Acevedo, según su abogada, declaró que dio cocteles mortales a pacientes con la anuencia de doctores y familiares de pacientes.

 

Ariel Acevedo declaró en el Juzgado ser culpable y además reconoció que se equivocó.

En la audiencia, según relata su abogada, se mostró siempre arrepentido de lo que había hecho. Su abogada está consternada, porque además es amiga de Acevedo desde hace varios años. Ella considera que el enfermero tiene un trastorno grave pero aclara que, desde su punto de vista, es una "buena persona".

En su declaración ante el magistrado Acevedo reconoció haber aplicado oxígeno a 11 pacientes aunque, según Inés Massiotti, dijo también que había aplicado coctel a otros pacientes por orden médica y con la anuencia de los familiares.

"Yo he hecho esto por orden médica, con la firma del doctor y de la familia", dijo el enfermero, que ahora está recluido en una cárcel del interior del país.

La abogada pedirá las historias clínicas y los registros médicos para corroborar sobre la veracidad de esos otros casos que su defendido declaró.

Inés Massiotti, reconoce que su amigo es "casi indefendible" pero busca con su trabajo darle garantías en la reclusión.

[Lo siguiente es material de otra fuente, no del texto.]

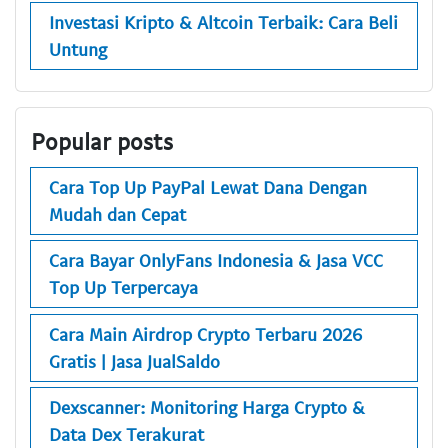
Investasi Kripto & Altcoin Terbaik: Cara Beli
Untung
Popular posts
Cara Top Up PayPal Lewat Dana Dengan
Mudah dan Cepat
Cara Bayar OnlyFans Indonesia & Jasa VCC
Top Up Terpercaya
Cara Main Airdrop Crypto Terbaru 2026
Gratis | Jasa JualSaldo
Dexscanner: Monitoring Harga Crypto &
Data Dex Terakurat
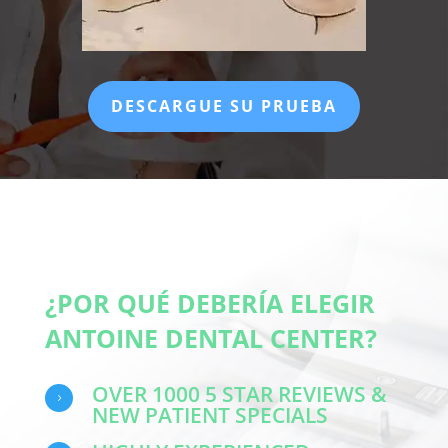
DESCARGUE SU PRUEBA
¿POR QUÉ DEBERÍA ELEGIR
ANTOINE DENTAL CENTER?
OVER 1000 5 STAR REVIEWS &
5
NEW PATIENT SPECIALS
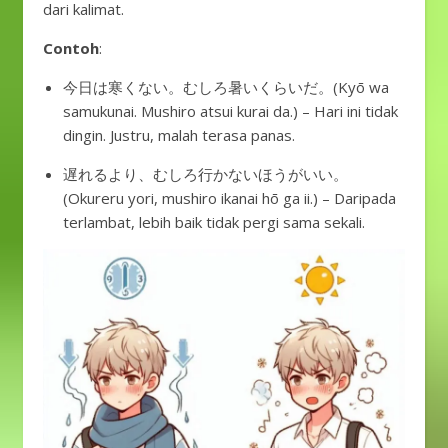
dari kalimat.
Contoh
:
今日は寒くない。むしろ暑いくらいだ。(Kyō wa
samukunai. Mushiro atsui kurai da.) – Hari ini tidak
dingin. Justru, malah terasa panas.
遅れるより、むしろ行かないほうがいい。
(Okureru yori, mushiro ikanai hō ga ii.) – Daripada
terlambat, lebih baik tidak pergi sama sekali.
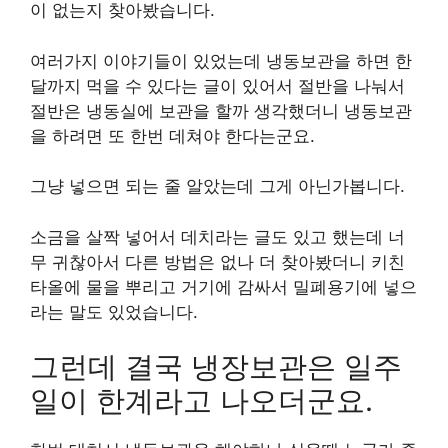
이 없는지 찾아봤습니다.
여러가지 이야기들이 있었는데 냉동보관을 하면 한
달까지 먹을 수 있다는 글이 있어서 절반을 나눠서
절반은 냉동실에 보관을 할까 생각했더니 냉동보관
을 하려면 또 한번 데쳐야 한다는군요.
그냥 넣으면 되는 줄 알았는데 그게 아닌가봅니다.
소금을 살짝 넣어서 데치라는 글도 있고 했는데 너
무 귀찮아서 다른 방법은 없나 더 찾아봤더니 키친
타올에 물을 뿌리고 거기에 감싸서 밀폐용기에 넣으
라는 말도 있었습니다.
그런데 결국 냉장보관은 일주
일이 한계라고 나오더군요.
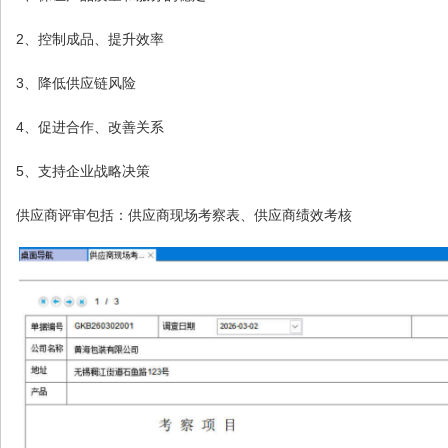
2、控制成品、提升效率
3、降低供应链风险
4、促进合作、改善关系
5、支持企业战略决策
供应商评审包括：供应商现场考察表、供应商绩效考核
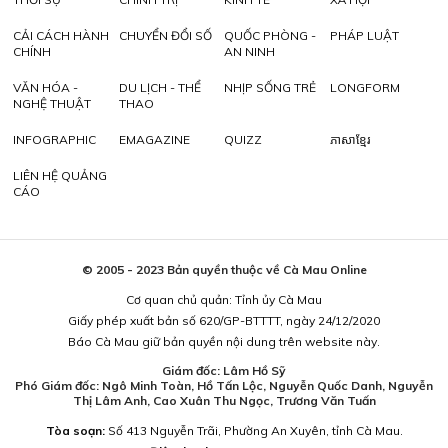
CẢI CÁCH HÀNH
CHUYỂN ĐỔI SỐ
QUỐC PHÒNG -
PHÁP LUẬT
CHÍNH
AN NINH
VĂN HÓA -
DU LỊCH - THỂ
NHỊP SỐNG TRẺ
LONGFORM
NGHỆ THUẬT
THAO
INFOGRAPHIC
EMAGAZINE
QUIZZ
ភាសាខ្មែរ
LIÊN HỆ QUẢNG
CÁO
© 2005 - 2023 Bản quyền thuộc về Cà Mau Online
Cơ quan chủ quản: Tỉnh ủy Cà Mau
Giấy phép xuất bản số 620/GP-BTTTT, ngày 24/12/2020
Báo Cà Mau giữ bản quyền nội dung trên website này.
Giám đốc: Lâm Hồ Sỹ
Phó Giám đốc: Ngô Minh Toàn, Hồ Tấn Lộc, Nguyễn Quốc Danh, Nguyễn
Thị Lâm Anh, Cao Xuân Thu Ngọc, Trương Văn Tuấn
Tòa soạn:
Số 413 Nguyễn Trãi, Phường An Xuyên, tỉnh Cà Mau.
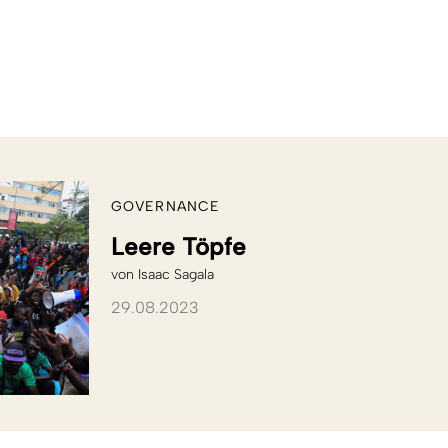
GOVERNANCE
Leere Töpfe
von
Isaac Sagala
29.08.2023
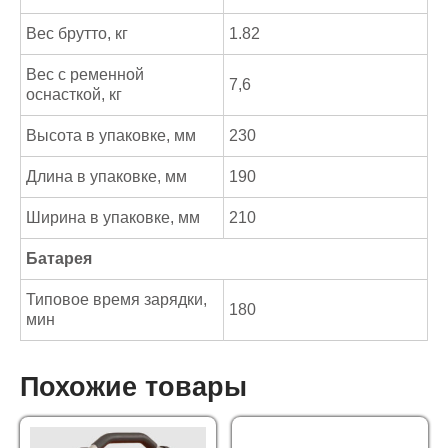
Вес брутто, кг
1.82
Вес с ременной
7,6
оснасткой, кг
Высота в упаковке, мм
230
Длина в упаковке, мм
190
Ширина в упаковке, мм
210
Батарея
Типовое время зарядки,
180
мин
Похожие товары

El hombre dijo que se creyó Dios. En la audiencia, al ser consultado por Massiotti porque había hecho eso, respondió que era para que los pacientes no sufrieran más.

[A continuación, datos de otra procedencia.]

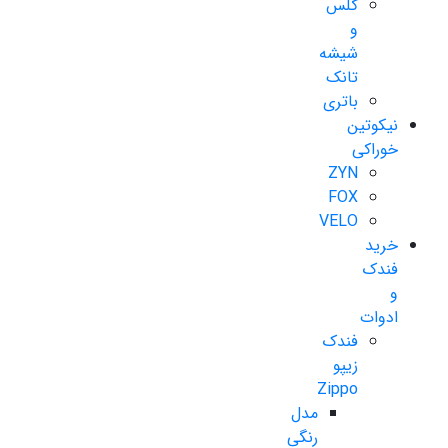
گلس
و
شیشه
تانک
باتری
نیکوتین
خوراکی
ZYN
FOX
VELO
خرید
فندک
و
ادوات
فندک
زیپو
Zippo
مدل
رنگی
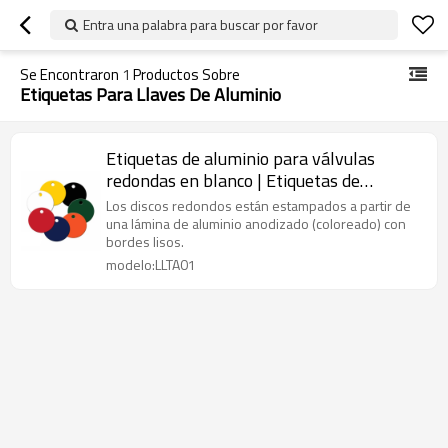
Entra una palabra para buscar por favor
Se Encontraron
1
Productos Sobre
Etiquetas Para Llaves De Aluminio
Etiquetas de aluminio para válvulas
redondas en blanco | Etiquetas de
aluminio para llaves | Litalock
Los discos redondos están estampados a partir de
Manufacturing
una lámina de aluminio anodizado (coloreado) con
bordes lisos.
modelo:LLTA01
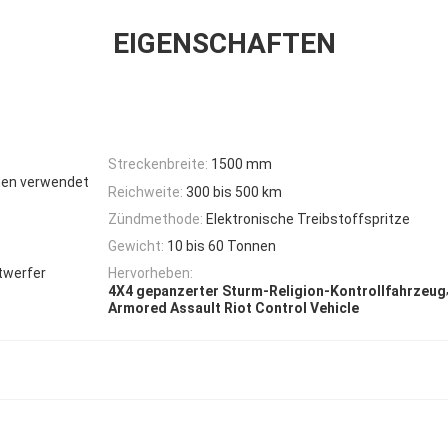
EIGENSCHAFTEN
Streckenbreite:
1500 mm
onen verwendet
Reichweite:
300 bis 500 km
Zündmethode:
Elektronische Treibstoffspritze
Gewicht:
10 bis 60 Tonnen
twerfer
Hervorheben:
4X4 gepanzerter Sturm-Religion-Kontrollfahrzeug
Armored Assault Riot Control Vehicle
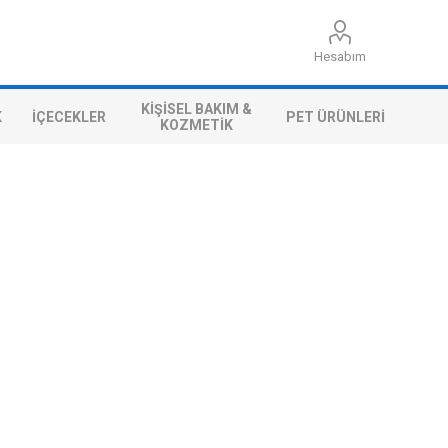
Hesabım
KIŞISEL BAKIM &
K
İÇECEKLER
PET ÜRÜNLERI
KOZMETIK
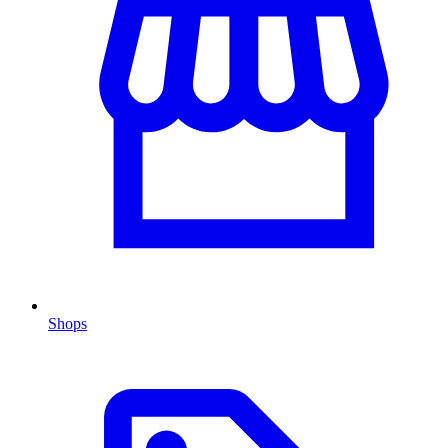
Shops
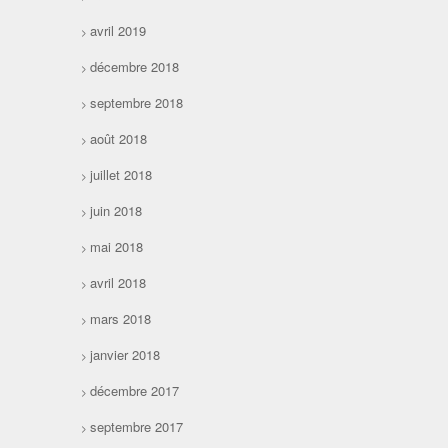
avril 2019
décembre 2018
septembre 2018
août 2018
juillet 2018
juin 2018
mai 2018
avril 2018
mars 2018
janvier 2018
décembre 2017
septembre 2017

¿Vos te creíste Dios, porque es Dios quien decide quien vive y quien muere?, le preguntó su abogada. "Si, me creí Dios, me equivoqué, lo hice porque no los podía ver sufrir más. Me equivoqué porque la vida de ellos no era la mía y me doy cuenta ahora de eso", respondió.

En su comparecencia ante el juzgado el enfermero, ex poilicía, tuvo que reconocer mediante fotos a los pacientes a quienes había aplicado oxígeno. Dijo que eran 11 en total y que no recuerda otros casos.

Massiotti asegura que su defendido carga con una historia de vida muy fuerte. Fue violado por su cuñado a los 15 años y sus padres no lo reconocen hasta ahora. Igualmente aclaró que los médicos que declararon ante la Justicia lo calificaron como "un excelente funcionario".

La abogada también dijo a Subrayado que había comunicación entre los dos enfermeros y que se mandaban mensajes de texto. En uno de ellos, su defendido le pidió a su colega que no lo incriminara ante la Justicia.

El caso de Acevedo es distinto al de Pereyra. Según las primeras declaraciones el enfermero que también trabaja en el Hospital Maciel no mostró arrepentimiento.

Massioti dijo que incluso llegó a declarar que tenía que bañar a los pacientes cada cinco minutos y que eso le molestaba.